The dilemma: The rule of law says individuals must disobey orders that
they know are illegal. But how can they be certain what's illegal,
particularly when it's a question that scholars, the military, and
White House lawyers have been grappling with for years? And who's
at fault, the officer who issued the orders or the private who carries
them out? Finally--and perhaps most importantly to the audience of
moral educators--what would it take for someone like Pfc. England
to do the right thing?
"How can the capacity to think--and,
crucially, act--for oneself be taught?"
–Faculty Member Martha Minow, giving the Kohlberg Memorial Lecture
"She would have to think for herself," Minow said in answer
to her own question. This perfectly logical response, of course, brought
a whole new set of queries, from "How can the military run efficiently
without the unquestioning acquiescence to authority?" to "How
can the capacity to think--and, crucially, act--for oneself
be taught?"
Minow likened the military, in this situation, to "what students
face in schools--with friends, with teachers, with gangs. It's
a set of questions you bring to the rest of your life," she said,
concluding, to a standing ovation, that thinking for oneself is even less
likely to be taught in this country in the aftermath of the Columbine
shootings and 9/11.
Minow's questions continued to be debated the next day in a lunchtime
discussion led by Robert Selman, Larsen Professor of Education and Human
Development at HGSE and a professor of psychology at Harvard Medical School,
who studied under Kohlberg and is known among students and colleagues
as a generous mentor. Centered on moral dilemmas regarding racism and
how to both study and teach sensitivity to the issue, the conversation--while
lively and intellectually challenging--seemed, like many debates
on morality, only to result in even more possible responses to some of
the complexities Minow raised.
The discussion came full circle with Jerome Kagan's special plenary
address on human morality. Kagan, Starch Research Professor of Psychology
who is best known for his research that showed temperament--in particular,
the "high-reactive" or "low-reactive" states exhibited
by infants as young as 16 weeks--remains a force throughout one's
life.
Kagan began his talk by noting that of the four or five distinguishing
features of humans, as distinct from apes, "the fifth--a sense
of right and wrong, a conception of self as virtuous and nonvirtuous,"
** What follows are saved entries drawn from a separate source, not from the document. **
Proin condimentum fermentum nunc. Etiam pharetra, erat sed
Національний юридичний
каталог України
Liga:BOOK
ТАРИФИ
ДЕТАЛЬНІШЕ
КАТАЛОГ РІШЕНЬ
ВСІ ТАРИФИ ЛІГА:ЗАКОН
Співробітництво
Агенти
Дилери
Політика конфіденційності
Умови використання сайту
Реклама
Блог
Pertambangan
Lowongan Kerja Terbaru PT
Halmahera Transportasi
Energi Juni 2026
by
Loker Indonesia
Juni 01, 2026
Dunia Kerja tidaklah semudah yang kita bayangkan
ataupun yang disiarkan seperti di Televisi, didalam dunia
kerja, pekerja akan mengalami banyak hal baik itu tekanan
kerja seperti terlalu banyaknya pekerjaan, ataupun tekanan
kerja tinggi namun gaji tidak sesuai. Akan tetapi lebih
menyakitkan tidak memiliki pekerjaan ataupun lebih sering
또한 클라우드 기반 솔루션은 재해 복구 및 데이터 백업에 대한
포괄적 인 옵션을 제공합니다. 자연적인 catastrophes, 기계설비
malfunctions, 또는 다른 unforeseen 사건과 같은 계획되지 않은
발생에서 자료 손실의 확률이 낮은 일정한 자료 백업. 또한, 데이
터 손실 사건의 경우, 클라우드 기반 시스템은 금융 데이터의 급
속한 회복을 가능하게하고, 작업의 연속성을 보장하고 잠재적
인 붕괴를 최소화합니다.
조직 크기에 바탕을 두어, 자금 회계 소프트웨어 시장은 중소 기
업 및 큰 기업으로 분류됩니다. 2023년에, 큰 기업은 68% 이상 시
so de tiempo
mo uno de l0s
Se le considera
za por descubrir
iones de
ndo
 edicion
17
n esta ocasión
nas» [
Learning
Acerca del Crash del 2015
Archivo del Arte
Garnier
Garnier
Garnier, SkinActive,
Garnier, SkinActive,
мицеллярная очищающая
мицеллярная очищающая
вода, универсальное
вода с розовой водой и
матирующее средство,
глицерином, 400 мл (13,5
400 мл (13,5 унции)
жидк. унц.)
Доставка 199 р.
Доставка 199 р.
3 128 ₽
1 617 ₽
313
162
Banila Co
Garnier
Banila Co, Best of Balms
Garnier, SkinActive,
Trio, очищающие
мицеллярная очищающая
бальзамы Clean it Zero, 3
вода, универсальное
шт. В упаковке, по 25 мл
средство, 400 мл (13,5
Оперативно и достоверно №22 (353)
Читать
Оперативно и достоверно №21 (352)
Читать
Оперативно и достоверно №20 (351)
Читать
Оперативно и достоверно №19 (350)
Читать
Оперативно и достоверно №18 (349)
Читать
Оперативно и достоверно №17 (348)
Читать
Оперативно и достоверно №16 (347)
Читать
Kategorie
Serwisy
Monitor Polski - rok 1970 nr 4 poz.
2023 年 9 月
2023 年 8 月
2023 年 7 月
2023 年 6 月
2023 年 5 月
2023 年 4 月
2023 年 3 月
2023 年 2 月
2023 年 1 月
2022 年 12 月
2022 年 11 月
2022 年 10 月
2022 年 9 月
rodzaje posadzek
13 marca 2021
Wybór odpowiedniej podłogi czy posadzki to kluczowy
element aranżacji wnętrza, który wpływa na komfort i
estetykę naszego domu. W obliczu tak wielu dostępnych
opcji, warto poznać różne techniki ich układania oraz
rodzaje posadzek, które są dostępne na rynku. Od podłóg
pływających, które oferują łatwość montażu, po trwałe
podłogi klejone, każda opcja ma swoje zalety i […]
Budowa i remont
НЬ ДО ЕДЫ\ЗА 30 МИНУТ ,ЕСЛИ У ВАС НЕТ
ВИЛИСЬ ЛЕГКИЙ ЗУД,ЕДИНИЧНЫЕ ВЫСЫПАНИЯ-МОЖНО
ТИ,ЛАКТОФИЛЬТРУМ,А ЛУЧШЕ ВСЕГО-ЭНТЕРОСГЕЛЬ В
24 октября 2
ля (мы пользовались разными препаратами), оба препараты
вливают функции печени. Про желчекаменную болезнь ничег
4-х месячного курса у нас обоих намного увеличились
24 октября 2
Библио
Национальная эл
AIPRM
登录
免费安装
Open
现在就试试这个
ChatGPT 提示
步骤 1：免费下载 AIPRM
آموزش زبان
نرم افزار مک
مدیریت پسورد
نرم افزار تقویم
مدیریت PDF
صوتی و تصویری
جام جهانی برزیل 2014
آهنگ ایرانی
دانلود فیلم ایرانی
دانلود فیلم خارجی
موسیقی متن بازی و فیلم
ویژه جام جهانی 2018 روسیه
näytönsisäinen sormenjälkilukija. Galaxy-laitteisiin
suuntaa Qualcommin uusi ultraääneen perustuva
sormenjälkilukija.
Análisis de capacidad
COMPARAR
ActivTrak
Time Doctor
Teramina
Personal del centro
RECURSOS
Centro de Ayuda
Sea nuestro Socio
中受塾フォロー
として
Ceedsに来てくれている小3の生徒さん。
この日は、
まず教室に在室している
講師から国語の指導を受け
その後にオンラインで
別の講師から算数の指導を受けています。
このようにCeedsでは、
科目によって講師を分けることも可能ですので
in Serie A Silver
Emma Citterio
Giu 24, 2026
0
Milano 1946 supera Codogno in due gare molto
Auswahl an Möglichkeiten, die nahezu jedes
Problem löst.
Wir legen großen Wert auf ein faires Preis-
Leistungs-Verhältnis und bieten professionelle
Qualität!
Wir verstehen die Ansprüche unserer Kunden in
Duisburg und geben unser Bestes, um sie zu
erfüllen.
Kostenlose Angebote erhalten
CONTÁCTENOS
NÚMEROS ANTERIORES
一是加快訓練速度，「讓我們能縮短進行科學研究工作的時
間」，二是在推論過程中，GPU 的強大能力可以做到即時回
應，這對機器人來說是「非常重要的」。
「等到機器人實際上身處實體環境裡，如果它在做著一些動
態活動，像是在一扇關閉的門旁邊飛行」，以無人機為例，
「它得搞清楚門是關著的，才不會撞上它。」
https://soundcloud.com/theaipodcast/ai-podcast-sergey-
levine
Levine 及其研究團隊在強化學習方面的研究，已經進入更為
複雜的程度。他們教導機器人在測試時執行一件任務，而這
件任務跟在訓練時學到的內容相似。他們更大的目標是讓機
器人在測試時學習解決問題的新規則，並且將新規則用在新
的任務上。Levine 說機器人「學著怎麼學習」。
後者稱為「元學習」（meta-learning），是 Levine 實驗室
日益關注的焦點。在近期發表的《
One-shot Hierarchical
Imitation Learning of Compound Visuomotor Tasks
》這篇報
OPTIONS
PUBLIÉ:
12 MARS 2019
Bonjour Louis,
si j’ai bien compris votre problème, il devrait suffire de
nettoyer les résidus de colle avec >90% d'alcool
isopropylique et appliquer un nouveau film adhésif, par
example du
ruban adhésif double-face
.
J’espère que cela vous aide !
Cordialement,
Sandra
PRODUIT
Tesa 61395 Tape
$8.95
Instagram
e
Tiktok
is not only the most important, but also, "probably the most adaptive
[and indeed] the competing motive for evolutionary fitness." Or
at least it was, when Homo sapiens were living on the savannah, in hunter-gatherer
groups of 40 or 50 mostly genetically related individuals. "That
social ecology required cooperation, loyalty, suppression of self-aggrandizement,
and absolute suppression of narcissism," he said. But today, "the
capacity to be selfish, narcissistic, and individualistic" is more
important in industrialized nations--which accounts, he postulated,
for much of the tension between the Islamic world and the West.
Both stances, Kagan maintained, are equally friendly to the human genome,
but history has forced on us a very unnatural ethical posture. "And,"
he concluded, "it's exacting a price."